Aboard the Tuono anything much more than 85mph is uncomfortable to sustain for any length of time, such is the windblast against your head and torso. Which, funnily enough, is precisely why some riders buy bikes like this. Conventional superbikes don’t tell lies but they certainly do mislead you. Tucked into a racer’s crouch and protected from the howling gale by a windscreen, 80mph can feel more like 50mph and 120mph like 80mph. There are all kinds of dangers in that. Sitting aboard the Tuono you are always fully aware of how fast you are going. The wind blast is like nature’s own speed limiter. Anyone with a driving licence already frayed around the edges will appreciate a non-electronic rider aid like that.
Because sustained motorway cruising is a pain in the neck on this motorcycle, you will also find yourself foregoing the tedious convenience of motorways. That’s pretty impressive stuff from an inanimate lump of metal and plastic: not only does the Tuono quickly cure you of your excessive desire for high speeds, it also switches your entire life view, taking you down the scenic route, where speeds are less and enjoyment is more.
Despite its aggressive, urban look, the Tuono’s natural habitat is twisting A-roads, where the upright riding position provides a much better field of vision than any headdown
superbike.
The chassis – chunky aluminium frame and swingarm – is taken straight from the RSV4 superbike. The frame isn’t identical, however. Like the engine, it’s been detuned. Aprilia has taken the edge off the RSV4’s razor-sharp steering by easing the steering geometry by half a degree and adding 25mm more wheelbase.
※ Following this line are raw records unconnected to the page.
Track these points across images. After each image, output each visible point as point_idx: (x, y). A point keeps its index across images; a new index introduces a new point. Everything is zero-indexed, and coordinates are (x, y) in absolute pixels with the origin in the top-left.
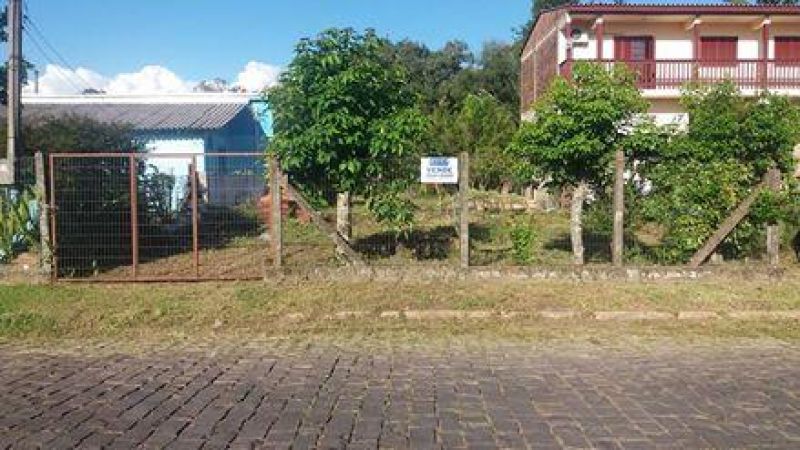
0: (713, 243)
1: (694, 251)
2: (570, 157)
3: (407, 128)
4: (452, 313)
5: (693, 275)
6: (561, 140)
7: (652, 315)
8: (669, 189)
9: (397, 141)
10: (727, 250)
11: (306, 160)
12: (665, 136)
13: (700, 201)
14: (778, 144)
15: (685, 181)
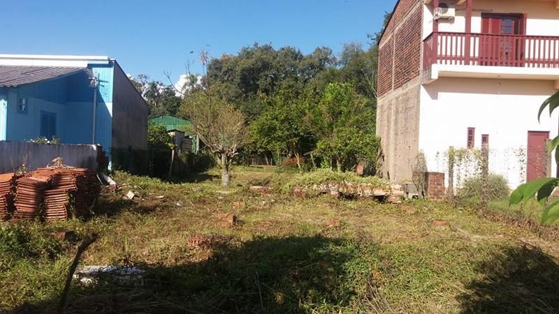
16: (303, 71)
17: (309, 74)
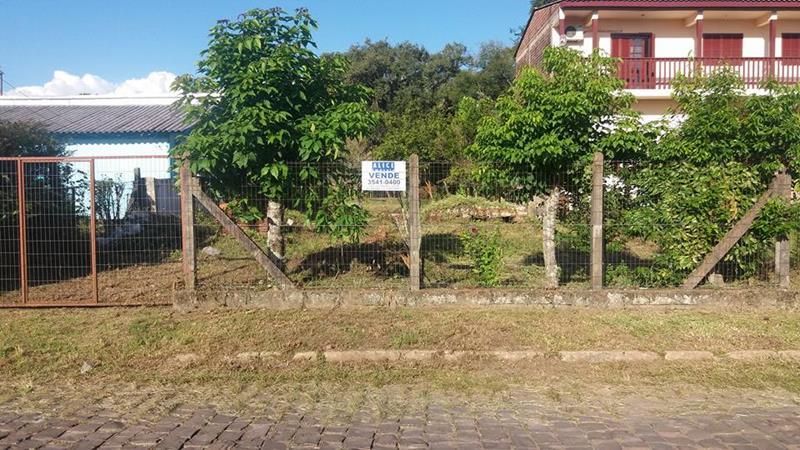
0: (711, 262)
1: (688, 271)
2: (538, 160)
3: (344, 125)
4: (383, 353)
5: (687, 300)
6: (527, 140)
7: (631, 355)
8: (657, 198)
9: (331, 141)
10: (727, 270)
11: (220, 162)
12: (653, 135)
13: (694, 212)
14: (787, 145)
15: (677, 187)
16: (430, 75)
17: (437, 79)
The numerous subtle chassis modifications aim to make the bike more real-world friendly. It’s certainly that, with calm, neutral steering and firm handling. A bit too firm, if anything. While they were toning down the chassis geometry, Aprilia might also have got inside the suspension and re-valved the front forks and rear shock for a comier ride.
And while I’m in the mood for a grumble… The Tuono’s electronics are astonishingly good. The launch control, wheelie control and traction control wouldn’t have been out of place on a MotoGP bike a few years ago. Indeed, Italian Danilo Petrucci started this year’s MotoGP World Championship with stock RSV4 electronics on his privateer Aprilia-powered Ioda machine. The Aprilia system includes two accelerometers to measure lean angle and acceleration/deceleration. It’s all wonderful, hi-tech stuff, but the Tuono lacks the most essential rider aid of them all: ABS. There’s no excuse for this.
Traction control is all very well, but it’s not vital like ABS. If you lose the rear and crash, it’s probably your own fault. If you lock the front and crash, it’s probably because someone has pulled out in front of you. It’s difficult to imagine what convinced Aprilia to let this bike out of the factory without anti-lock braking.
The whole concept of the Tuono is to be an RSV4 for everyday riding, a comfy streetbike with very nearly all the performance of the superbike. But the RSV4 is just as easy to get along with in the real world and a better motorcycle for longer rides at high speeds. Even at lower speeds the Tuono isn’t as comfortable as it should be – the seat is rock hard and the footpegs are a good few inches too far back, so too much weight is thrown onto your wrists.
Then there’s the fuel range. On the road the Tuono and RSV4 average between 32mpg and 38mpg which gives them not much more than 100 miles between fuel stops. That’s worse than most other sports bikes and it’s not enough.
If I were looking to buy an Aprilia V4 I’d certainly forget about the Tuono and go for the real thing. This spec Tuono goes out at £11,599, which is £2400 less than a basic RSV4 and £5000 less than a top-spec RSV with full electronics and racing-grade Öhlins suspension and Brembo brakes. Like Paul Newman said, “why have hamburger when you can have steak?”